Data: 2015-03-05 18:23:27
Temat: Re: Próbował ktoś piec tradycyjne, włoskie, puszyste bagietki?
Od: Qrczak <q...@q...pl>
Pokaż wszystkie nagłówki
Dnia 2015-03-04 15:09, obywatel Trybun uprzejmie donosi:
> W dniu 2015-02-23 o 17:00, Pszemol pisze:
>>
>>> Czyli przyprawy, z wszystkiego mam tylko sos pomidorowy w lodówce
>>> - i oczywiście zawiera soję. Mam także 3 gatunki oleju - wszystkie z
>>> dodatkiem soi. 4 rodzaje czekolady - wszystkie z dodatkiem soi.
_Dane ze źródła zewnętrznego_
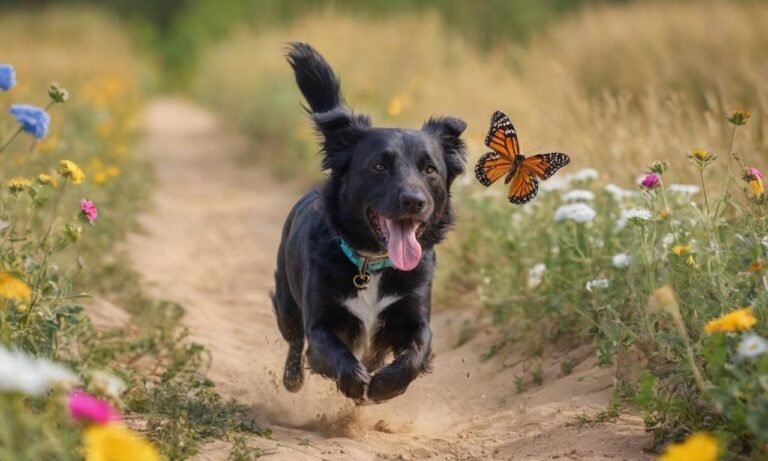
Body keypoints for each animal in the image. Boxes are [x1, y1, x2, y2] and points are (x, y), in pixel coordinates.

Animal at [274, 44, 468, 402]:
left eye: (430, 170)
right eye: (379, 166)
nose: (414, 201)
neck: (372, 264)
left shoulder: (416, 316)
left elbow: (417, 351)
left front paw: (384, 385)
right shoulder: (320, 322)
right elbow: (330, 350)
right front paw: (355, 382)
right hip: (286, 304)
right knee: (294, 339)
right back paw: (292, 378)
>>> Szkoda że od wędlin zostało tylko jedno opakowanie w lodówce -
>>> kabanosy - jakże mogłyby być bez soi.
>>
>> Zacznij chodzić do innych sklepów bo ja nie widziałem dodatku soi
>> np. w oliwie z oliwek którą ostatnio kupiłem. Była, owszem, taka
>> butelka z oliwą mieszaną z olejem roślinnym, dużo tańsza, ale
>> ja kupiłem taką bez dodatków i jestem zadowolony.
>> Nie mów mi że nie masz wyboru bo albo mieszkasz w dziwnym
>> miejscu albo słabo czytasz etykiety...
>
> Jak widzę to nie ma nic wspólnego z konkretnymi sklepami. Ale coś mocno
> się zmieniło... Mam w domu sporo starych rzeczy, ot choćby kilka paczek
> makaronu - wszystkie z dodatkiem soi. Zrobilem wycieczkę po kilku
> sklepach, kilkanaście gatunków makaronu a o soi, na żadnym ani wzmianki.
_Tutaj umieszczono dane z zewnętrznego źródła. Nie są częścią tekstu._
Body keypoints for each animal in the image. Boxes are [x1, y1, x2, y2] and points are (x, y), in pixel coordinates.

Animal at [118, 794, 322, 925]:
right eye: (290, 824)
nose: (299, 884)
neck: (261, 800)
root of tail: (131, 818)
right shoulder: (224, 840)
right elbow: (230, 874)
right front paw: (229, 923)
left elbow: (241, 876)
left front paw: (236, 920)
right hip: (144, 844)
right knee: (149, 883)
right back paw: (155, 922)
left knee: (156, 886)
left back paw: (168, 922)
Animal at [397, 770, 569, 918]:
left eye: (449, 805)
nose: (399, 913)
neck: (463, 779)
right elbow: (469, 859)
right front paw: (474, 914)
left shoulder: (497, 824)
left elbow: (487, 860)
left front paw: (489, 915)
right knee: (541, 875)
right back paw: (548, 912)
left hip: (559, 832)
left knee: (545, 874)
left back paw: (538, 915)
> To samo na wielu innych artykułach, choćby sos pomidorowy tylko na
> jednym piszą o dodatku z soi. Co się do diabła dzieje, wypowiedzieli
> jankesom posłuszeństwo czy po prostu przestali o soi informować klienta??
A jaka jest data ważności tego Twojego makaronu?
Bo może on jeszcze czasy UNRRA pamięta...
Q
--
Kobieta została stworzona po to, by umilać życie mężczyźnie, a nie -
żeby cały dzień pracować, wieczorem zaś gotować mu mrożonki.